(Figure understanding tasks)

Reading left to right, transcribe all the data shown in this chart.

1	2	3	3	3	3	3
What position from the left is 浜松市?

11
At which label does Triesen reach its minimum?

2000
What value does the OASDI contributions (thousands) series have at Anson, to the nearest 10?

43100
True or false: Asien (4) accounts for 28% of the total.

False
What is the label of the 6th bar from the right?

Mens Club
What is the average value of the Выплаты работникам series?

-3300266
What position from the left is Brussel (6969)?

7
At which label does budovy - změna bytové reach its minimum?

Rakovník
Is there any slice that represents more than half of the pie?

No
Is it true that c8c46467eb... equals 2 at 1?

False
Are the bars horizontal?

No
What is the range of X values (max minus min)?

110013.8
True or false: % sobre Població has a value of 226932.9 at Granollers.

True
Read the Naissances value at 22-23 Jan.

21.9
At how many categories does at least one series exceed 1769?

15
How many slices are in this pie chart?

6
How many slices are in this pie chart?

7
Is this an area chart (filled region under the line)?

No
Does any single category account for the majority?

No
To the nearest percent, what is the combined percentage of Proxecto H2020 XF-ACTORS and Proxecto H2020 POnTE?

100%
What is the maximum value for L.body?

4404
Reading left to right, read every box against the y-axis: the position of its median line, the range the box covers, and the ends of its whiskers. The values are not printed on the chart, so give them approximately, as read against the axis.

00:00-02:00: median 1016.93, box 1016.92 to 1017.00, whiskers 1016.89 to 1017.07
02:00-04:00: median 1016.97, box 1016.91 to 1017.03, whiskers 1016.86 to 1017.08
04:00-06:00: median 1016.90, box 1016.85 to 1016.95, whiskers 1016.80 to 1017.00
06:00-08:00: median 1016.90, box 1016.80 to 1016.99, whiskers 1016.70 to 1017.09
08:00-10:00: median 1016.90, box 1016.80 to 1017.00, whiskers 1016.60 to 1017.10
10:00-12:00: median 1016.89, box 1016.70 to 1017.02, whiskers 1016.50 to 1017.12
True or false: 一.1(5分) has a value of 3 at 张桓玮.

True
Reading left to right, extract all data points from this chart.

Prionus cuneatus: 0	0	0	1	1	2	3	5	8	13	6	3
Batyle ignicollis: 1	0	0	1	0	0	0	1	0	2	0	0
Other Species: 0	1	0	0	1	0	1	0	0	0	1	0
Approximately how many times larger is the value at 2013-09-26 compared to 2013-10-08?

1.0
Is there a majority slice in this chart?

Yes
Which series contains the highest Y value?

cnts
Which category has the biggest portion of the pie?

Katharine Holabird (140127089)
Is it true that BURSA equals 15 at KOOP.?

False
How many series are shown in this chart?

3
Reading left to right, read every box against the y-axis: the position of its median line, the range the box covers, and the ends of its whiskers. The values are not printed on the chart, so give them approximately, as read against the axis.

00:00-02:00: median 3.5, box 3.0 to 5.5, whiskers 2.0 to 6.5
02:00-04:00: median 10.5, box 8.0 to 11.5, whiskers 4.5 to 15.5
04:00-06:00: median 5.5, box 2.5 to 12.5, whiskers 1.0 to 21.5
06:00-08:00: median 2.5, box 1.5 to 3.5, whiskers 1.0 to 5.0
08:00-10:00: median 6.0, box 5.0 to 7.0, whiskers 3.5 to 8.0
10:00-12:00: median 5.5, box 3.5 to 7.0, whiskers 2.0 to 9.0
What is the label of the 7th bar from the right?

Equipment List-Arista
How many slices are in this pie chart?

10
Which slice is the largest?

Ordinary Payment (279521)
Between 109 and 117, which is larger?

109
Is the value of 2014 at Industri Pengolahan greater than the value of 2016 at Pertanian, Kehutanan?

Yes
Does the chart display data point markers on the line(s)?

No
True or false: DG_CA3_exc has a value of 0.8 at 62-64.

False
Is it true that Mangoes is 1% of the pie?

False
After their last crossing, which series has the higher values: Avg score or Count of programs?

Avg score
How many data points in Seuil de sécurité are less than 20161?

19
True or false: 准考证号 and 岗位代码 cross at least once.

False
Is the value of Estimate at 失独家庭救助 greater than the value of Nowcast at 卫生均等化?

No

_EXERCISE REQUIREMENTS_.
Reproduce every entry above verbatim, from the first to the last.

_RESULT OF THE EXERCISE_.
Reading left to right, transcribe all the data shown in this chart.

1	2	3	3	3	3	3
What position from the left is 浜松市?

11
At which label does Triesen reach its minimum?

2000
What value does the OASDI contributions (thousands) series have at Anson, to the nearest 10?

43100
True or false: Asien (4) accounts for 28% of the total.

False
What is the label of the 6th bar from the right?

Mens Club
What is the average value of the Выплаты работникам series?

-3300266
What position from the left is Brussel (6969)?

7
At which label does budovy - změna bytové reach its minimum?

Rakovník
Is there any slice that represents more than half of the pie?

No
Is it true that c8c46467eb... equals 2 at 1?

False
Are the bars horizontal?

No
What is the range of X values (max minus min)?

110013.8
True or false: % sobre Població has a value of 226932.9 at Granollers.

True
Read the Naissances value at 22-23 Jan.

21.9
At how many categories does at least one series exceed 1769?

15
How many slices are in this pie chart?

6
How many slices are in this pie chart?

7
Is this an area chart (filled region under the line)?

No
Does any single category account for the majority?

No
To the nearest percent, what is the combined percentage of Proxecto H2020 XF-ACTORS and Proxecto H2020 POnTE?

100%
What is the maximum value for L.body?

4404
Reading left to right, read every box against the y-axis: the position of its median line, the range the box covers, and the ends of its whiskers. The values are not printed on the chart, so give them approximately, as read against the axis.

00:00-02:00: median 1016.93, box 1016.92 to 1017.00, whiskers 1016.89 to 1017.07
02:00-04:00: median 1016.97, box 1016.91 to 1017.03, whiskers 1016.86 to 1017.08
04:00-06:00: median 1016.90, box 1016.85 to 1016.95, whiskers 1016.80 to 1017.00
06:00-08:00: median 1016.90, box 1016.80 to 1016.99, whiskers 1016.70 to 1017.09
08:00-10:00: median 1016.90, box 1016.80 to 1017.00, whiskers 1016.60 to 1017.10
10:00-12:00: median 1016.89, box 1016.70 to 1017.02, whiskers 1016.50 to 1017.12
True or false: 一.1(5分) has a value of 3 at 张桓玮.

True
Reading left to right, extract all data points from this chart.

Prionus cuneatus: 0	0	0	1	1	2	3	5	8	13	6	3
Batyle ignicollis: 1	0	0	1	0	0	0	1	0	2	0	0
Other Species: 0	1	0	0	1	0	1	0	0	0	1	0
Approximately how many times larger is the value at 2013-09-26 compared to 2013-10-08?

1.0
Is there a majority slice in this chart?

Yes
Which series contains the highest Y value?

cnts
Which category has the biggest portion of the pie?

Katharine Holabird (140127089)
Is it true that BURSA equals 15 at KOOP.?

False
How many series are shown in this chart?

3
Reading left to right, read every box against the y-axis: the position of its median line, the range the box covers, and the ends of its whiskers. The values are not printed on the chart, so give them approximately, as read against the axis.

00:00-02:00: median 3.5, box 3.0 to 5.5, whiskers 2.0 to 6.5
02:00-04:00: median 10.5, box 8.0 to 11.5, whiskers 4.5 to 15.5
04:00-06:00: median 5.5, box 2.5 to 12.5, whiskers 1.0 to 21.5
06:00-08:00: median 2.5, box 1.5 to 3.5, whiskers 1.0 to 5.0
08:00-10:00: median 6.0, box 5.0 to 7.0, whiskers 3.5 to 8.0
10:00-12:00: median 5.5, box 3.5 to 7.0, whiskers 2.0 to 9.0
What is the label of the 7th bar from the right?

Equipment List-Arista
How many slices are in this pie chart?

10
Which slice is the largest?

Ordinary Payment (279521)
Between 109 and 117, which is larger?

109
Is the value of 2014 at Industri Pengolahan greater than the value of 2016 at Pertanian, Kehutanan?

Yes
Does the chart display data point markers on the line(s)?

No
True or false: DG_CA3_exc has a value of 0.8 at 62-64.

False
Is it true that Mangoes is 1% of the pie?

False
After their last crossing, which series has the higher values: Avg score or Count of programs?

Avg score
How many data points in Seuil de sécurité are less than 20161?

19
True or false: 准考证号 and 岗位代码 cross at least once.

False
Is the value of Estimate at 失独家庭救助 greater than the value of Nowcast at 卫生均等化?

No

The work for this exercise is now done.